Having a cup of coffee with Hannah this morning before she got on the road to LSU, we were talking about how much she has feared life without her mother, but how the goodness of our friends in this community, and how her own prayers, have made her realize how strong she is. Said Hannah, “It’s kind of incredible how much good can come out of bad.”

It is. I am glad to have been reminded of what was there all along, for those with eyes to see.
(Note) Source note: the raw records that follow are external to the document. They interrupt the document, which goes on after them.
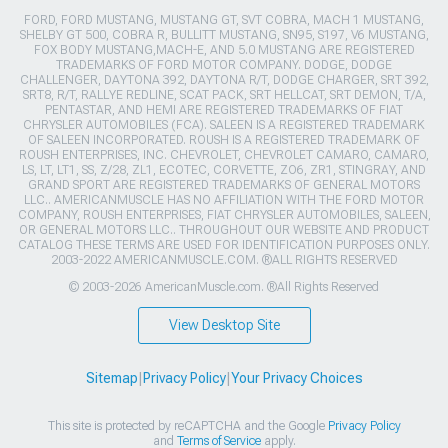
FORD, FORD MUSTANG, MUSTANG GT, SVT COBRA, MACH 1 MUSTANG,
SHELBY GT 500, COBRA R, BULLITT MUSTANG, SN95, S197, V6 MUSTANG,
FOX BODY MUSTANG,MACH-E, AND 5.0 MUSTANG ARE REGISTERED
TRADEMARKS OF FORD MOTOR COMPANY. DODGE, DODGE
CHALLENGER, DAYTONA 392, DAYTONA R/T, DODGE CHARGER, SRT 392,
SRT8, R/T, RALLYE REDLINE, SCAT PACK, SRT HELLCAT, SRT DEMON, T/A,
PENTASTAR, AND HEMI ARE REGISTERED TRADEMARKS OF FIAT
CHRYSLER AUTOMOBILES (FCA). SALEEN IS A REGISTERED TRADEMARK
OF SALEEN INCORPORATED. ROUSH IS A REGISTERED TRADEMARK OF
ROUSH ENTERPRISES, INC. CHEVROLET, CHEVROLET CAMARO, CAMARO,
LS, LT, LT1, SS, Z/28, ZL1, ECOTEC, CORVETTE, ZO6, ZR1, STINGRAY, AND
GRAND SPORT ARE REGISTERED TRADEMARKS OF GENERAL MOTORS
LLC.. AMERICANMUSCLE HAS NO AFFILIATION WITH THE FORD MOTOR
COMPANY, ROUSH ENTERPRISES, FIAT CHRYSLER AUTOMOBILES, SALEEN,
OR GENERAL MOTORS LLC.. THROUGHOUT OUR WEBSITE AND PRODUCT
CATALOG THESE TERMS ARE USED FOR IDENTIFICATION PURPOSES ONLY.
2003-2022 AMERICANMUSCLE.COM. ®ALL RIGHTS RESERVED
© 2003-2026 AmericanMuscle.com. ®All Rights Reserved
View Desktop Site
Sitemap
|
Privacy Policy
|
Your Privacy Choices
This site is protected by reCAPTCHA and the Google
Privacy Policy
and
Terms of Service
apply.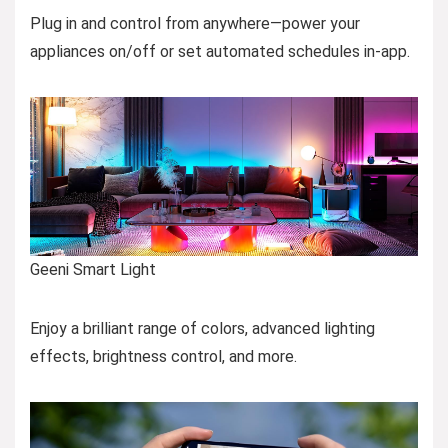
Plug in and control from anywhere—power your
appliances on/off or set automated schedules in-app.
Geeni Smart Light
Enjoy a brilliant range of colors, advanced lighting
effects, brightness control, and more.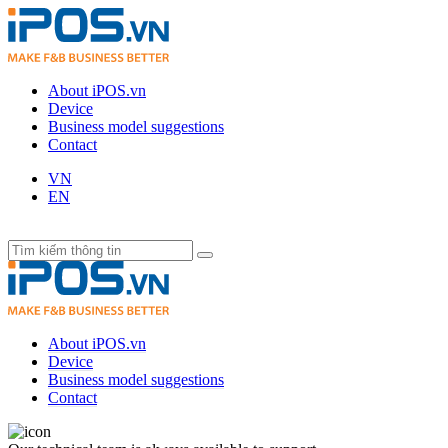
About iPOS.vn
Device
Business model suggestions
Contact
VN
EN
About iPOS.vn
Device
Business model suggestions
Contact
UPDATE: Julie and I went to town after I finished this post. We stopped by the school board office to leave some of Ruthie’s paperwork. While Julie took care of that, I spoke to an old teacher of mine, who had seen us drive in and came back to speak. I mentioned to him that we are now considering the possibility of moving here, but there is such a bad housing shortage that we can find no rental properties. They get snapped up just like that. He and the lady behind the desk, who had taught for years with Ruthie, mentioned that a house had come open just down the street two days ago. I walked over and had a look. It is a beautiful place. I called the number on the sign. Turns out the place is owned by the son and daughter-in-law of one of my father’s old high school classmates. Julie arrived, and about 10 minutes later, in came the daughter-in-law to show the place to us. It was perfect — just the right size for our family. You could see Walker Percy sitting on the front porch here, sipping bourbon. Well, she’s going to have to talk to her people, and we’re going to have to talk to our people, and we’ll see, but, you know … how did that happen?